▶ _Texte fourni_

Chroniques

RJD2 More Is Than Isn’t

Ne jamais sous-estimer un artiste. En 2002, Ramble John Krohn (a.k.a RJD2) sort une bombinette qui a marqué les esprits. Le bébé s’appelle Dead Ringer et à l’époque, mine de rien, tout jeune homme fringant se devait d’écouter Radiohead et nombreux sont ceux qui ne s’étaient pas encore remis de Endtroducing. Alors quand un sticker (vous savez ces autocollants promotionnels ingrattables que certains s’échinaient à recoller sur un endroit vierge du cd parce que bordel ça fait partie du prix) annonce que RJD2 est le chaînon manquant entre DJ Shadow et la paupière tombante de Thom Yorke, quiconque avec une conscience en état de marche et quelques références s’est nécessairement rué à la borne d’écoute.

Bien sûr, on ne connaît pas tous l’acid-jazz, le hip-hop west-coast, la bibliothèque inépuisable du funk Stax / Motown. Faut remettre dans le contexte : chacun d’entre nous se démerde alors comme il peut. On est en 2002, souv’nez vous. À l’époque l’électro, bouseux que nous sommes, c’est Daft Punk, c’est LCD Soundsystem. Certains sont tombés à corps perdu dans le trip-hop. D’autres se pâluchent la corde de mi en écoutant les Strokes. Quelques-uns militent pour le maintien des classiques, tendance patrimoniale. Mais tous vont adhérer au Kig-Ha-Farz américain qu’est Dead Ringer. L’album n’est pas parfait, oh non, la pochette est même un peu moche, mais l’ensemble contient des perles capables de déprimer Moby dans sa conquête des synchronisations pub. Et d’ailleurs cela ne tardera pas : l’année qui suit va voir un morceau comme «  » squatter toutes les illustrations sonores possibles et imaginables. Tout le monde ne connaît pas RJD2, mais tout le monde l’a eu dans les esgourdes : dès qu’il s’agit de dynamiser un montage promotionnel pour une bagnole, des céréales bio, ou un film de Cédric Klapisch, le DJ de l’Oregon se pose là.

▶ _Contenu des données_
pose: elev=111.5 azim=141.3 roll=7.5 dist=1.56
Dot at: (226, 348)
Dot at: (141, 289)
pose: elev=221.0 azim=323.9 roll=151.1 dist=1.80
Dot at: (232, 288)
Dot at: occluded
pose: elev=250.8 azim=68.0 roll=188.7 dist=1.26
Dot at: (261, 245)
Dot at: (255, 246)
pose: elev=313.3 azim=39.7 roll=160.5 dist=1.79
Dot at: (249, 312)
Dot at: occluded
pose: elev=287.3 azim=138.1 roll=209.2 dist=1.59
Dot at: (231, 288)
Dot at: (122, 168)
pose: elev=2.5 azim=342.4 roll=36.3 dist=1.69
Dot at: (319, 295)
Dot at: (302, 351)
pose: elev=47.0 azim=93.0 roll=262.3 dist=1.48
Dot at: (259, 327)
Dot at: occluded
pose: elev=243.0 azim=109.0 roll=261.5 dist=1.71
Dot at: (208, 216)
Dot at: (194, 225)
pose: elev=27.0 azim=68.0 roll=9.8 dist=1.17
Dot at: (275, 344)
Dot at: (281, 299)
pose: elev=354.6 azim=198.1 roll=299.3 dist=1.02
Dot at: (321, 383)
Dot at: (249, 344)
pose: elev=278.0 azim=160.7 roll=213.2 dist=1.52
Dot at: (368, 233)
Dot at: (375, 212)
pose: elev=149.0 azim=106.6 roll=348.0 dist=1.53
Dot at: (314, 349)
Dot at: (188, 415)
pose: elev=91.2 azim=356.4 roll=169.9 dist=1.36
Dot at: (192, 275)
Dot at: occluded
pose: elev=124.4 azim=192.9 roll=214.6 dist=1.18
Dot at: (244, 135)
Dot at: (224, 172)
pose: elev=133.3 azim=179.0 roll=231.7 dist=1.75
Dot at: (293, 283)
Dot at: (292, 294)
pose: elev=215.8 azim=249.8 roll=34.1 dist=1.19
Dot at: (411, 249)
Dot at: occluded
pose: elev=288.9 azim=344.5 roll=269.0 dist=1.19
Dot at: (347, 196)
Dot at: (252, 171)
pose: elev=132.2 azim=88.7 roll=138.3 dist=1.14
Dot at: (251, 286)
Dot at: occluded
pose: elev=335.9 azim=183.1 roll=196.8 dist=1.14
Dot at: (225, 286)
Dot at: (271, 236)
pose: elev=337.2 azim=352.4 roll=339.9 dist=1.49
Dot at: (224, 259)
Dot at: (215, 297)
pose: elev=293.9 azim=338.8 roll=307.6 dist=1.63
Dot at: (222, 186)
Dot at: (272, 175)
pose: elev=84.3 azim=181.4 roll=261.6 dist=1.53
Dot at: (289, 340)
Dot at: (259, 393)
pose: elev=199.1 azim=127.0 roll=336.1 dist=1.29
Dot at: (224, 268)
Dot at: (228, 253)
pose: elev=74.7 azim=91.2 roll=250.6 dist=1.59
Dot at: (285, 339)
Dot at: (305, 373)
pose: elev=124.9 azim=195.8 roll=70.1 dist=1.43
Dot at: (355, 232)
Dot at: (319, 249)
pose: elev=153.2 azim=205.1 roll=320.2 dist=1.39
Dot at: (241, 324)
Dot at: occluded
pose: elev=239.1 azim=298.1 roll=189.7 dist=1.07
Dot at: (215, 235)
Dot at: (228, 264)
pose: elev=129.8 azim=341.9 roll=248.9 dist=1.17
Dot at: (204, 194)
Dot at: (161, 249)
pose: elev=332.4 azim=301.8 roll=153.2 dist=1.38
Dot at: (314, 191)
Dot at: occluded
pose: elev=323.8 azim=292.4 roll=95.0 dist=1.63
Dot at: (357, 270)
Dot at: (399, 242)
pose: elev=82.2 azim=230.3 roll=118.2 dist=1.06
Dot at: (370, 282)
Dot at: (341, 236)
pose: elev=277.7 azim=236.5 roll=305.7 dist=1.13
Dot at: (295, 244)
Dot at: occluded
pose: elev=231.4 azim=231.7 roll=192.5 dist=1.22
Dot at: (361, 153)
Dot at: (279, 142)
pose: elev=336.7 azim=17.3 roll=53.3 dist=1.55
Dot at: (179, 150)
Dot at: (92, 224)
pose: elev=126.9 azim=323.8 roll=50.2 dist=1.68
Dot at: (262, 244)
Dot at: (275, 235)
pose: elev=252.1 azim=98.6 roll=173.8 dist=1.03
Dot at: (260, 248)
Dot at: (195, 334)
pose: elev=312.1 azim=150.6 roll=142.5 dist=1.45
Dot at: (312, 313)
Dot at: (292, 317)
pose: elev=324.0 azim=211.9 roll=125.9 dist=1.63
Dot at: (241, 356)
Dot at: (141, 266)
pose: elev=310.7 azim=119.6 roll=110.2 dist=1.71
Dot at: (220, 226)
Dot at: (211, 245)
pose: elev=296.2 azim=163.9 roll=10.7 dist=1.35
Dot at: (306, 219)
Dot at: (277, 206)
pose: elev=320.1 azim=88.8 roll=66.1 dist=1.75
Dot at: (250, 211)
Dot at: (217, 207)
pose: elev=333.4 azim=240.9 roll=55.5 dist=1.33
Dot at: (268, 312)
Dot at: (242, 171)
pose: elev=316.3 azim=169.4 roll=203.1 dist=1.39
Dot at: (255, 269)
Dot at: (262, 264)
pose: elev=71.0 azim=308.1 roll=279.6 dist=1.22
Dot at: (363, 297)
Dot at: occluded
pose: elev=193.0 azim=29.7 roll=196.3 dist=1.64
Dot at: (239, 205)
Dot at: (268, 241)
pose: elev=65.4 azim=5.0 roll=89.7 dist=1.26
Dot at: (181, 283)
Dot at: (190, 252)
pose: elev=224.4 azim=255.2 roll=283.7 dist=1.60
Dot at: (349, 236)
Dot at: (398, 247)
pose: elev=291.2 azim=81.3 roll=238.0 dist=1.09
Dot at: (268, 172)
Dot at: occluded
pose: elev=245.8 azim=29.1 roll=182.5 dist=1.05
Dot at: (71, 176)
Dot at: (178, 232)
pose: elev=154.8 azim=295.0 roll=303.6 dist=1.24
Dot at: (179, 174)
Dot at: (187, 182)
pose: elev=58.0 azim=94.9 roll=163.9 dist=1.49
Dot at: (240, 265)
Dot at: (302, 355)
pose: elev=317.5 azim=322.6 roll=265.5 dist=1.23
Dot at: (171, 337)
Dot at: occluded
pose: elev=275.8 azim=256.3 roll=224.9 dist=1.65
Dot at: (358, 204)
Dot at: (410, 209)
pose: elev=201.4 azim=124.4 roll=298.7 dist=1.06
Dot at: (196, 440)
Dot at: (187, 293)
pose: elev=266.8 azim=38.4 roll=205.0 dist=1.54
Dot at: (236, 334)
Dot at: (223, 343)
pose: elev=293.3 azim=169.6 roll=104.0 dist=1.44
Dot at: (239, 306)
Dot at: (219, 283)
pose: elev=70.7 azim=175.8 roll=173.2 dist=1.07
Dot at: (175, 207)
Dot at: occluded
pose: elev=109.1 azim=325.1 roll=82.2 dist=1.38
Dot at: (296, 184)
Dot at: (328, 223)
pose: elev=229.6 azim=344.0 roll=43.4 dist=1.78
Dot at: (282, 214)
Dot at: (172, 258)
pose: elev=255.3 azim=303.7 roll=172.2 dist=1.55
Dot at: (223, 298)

▶ _Travail à faire_
A: Recopiez la chronique en commençant aux mots « Ne jamais sous-estimer » et en vous arrêtant après les mots « la borne d’écoute. », et remplacez « Radiohead » par « Massive Attack ».
B: Reproduisez à l'identique les lignes des entrées, de la ligne qui contient « pose: elev=58.0 azim=94.9 » jusqu'à celle qui contient « Dot at: (410, 209) », toutes deux comprises.
Les entrées n'ont aucun lien avec la chronique.

▶ _Réponses fournies_
A:
Ne jamais sous-estimer un artiste. En 2002, Ramble John Krohn (a.k.a RJD2) sort une bombinette qui a marqué les esprits. Le bébé s’appelle Dead Ringer et à l’époque, mine de rien, tout jeune homme fringant se devait d’écouter Massive Attack et nombreux sont ceux qui ne s’étaient pas encore remis de Endtroducing. Alors quand un sticker (vous savez ces autocollants promotionnels ingrattables que certains s’échinaient à recoller sur un endroit vierge du cd parce que bordel ça fait partie du prix) annonce que RJD2 est le chaînon manquant entre DJ Shadow et la paupière tombante de Thom Yorke, quiconque avec une conscience en état de marche et quelques références s’est nécessairement rué à la borne d’écoute.

B:
pose: elev=58.0 azim=94.9 roll=163.9 dist=1.49
Dot at: (240, 265)
Dot at: (302, 355)
pose: elev=317.5 azim=322.6 roll=265.5 dist=1.23
Dot at: (171, 337)
Dot at: occluded
pose: elev=275.8 azim=256.3 roll=224.9 dist=1.65
Dot at: (358, 204)
Dot at: (410, 209)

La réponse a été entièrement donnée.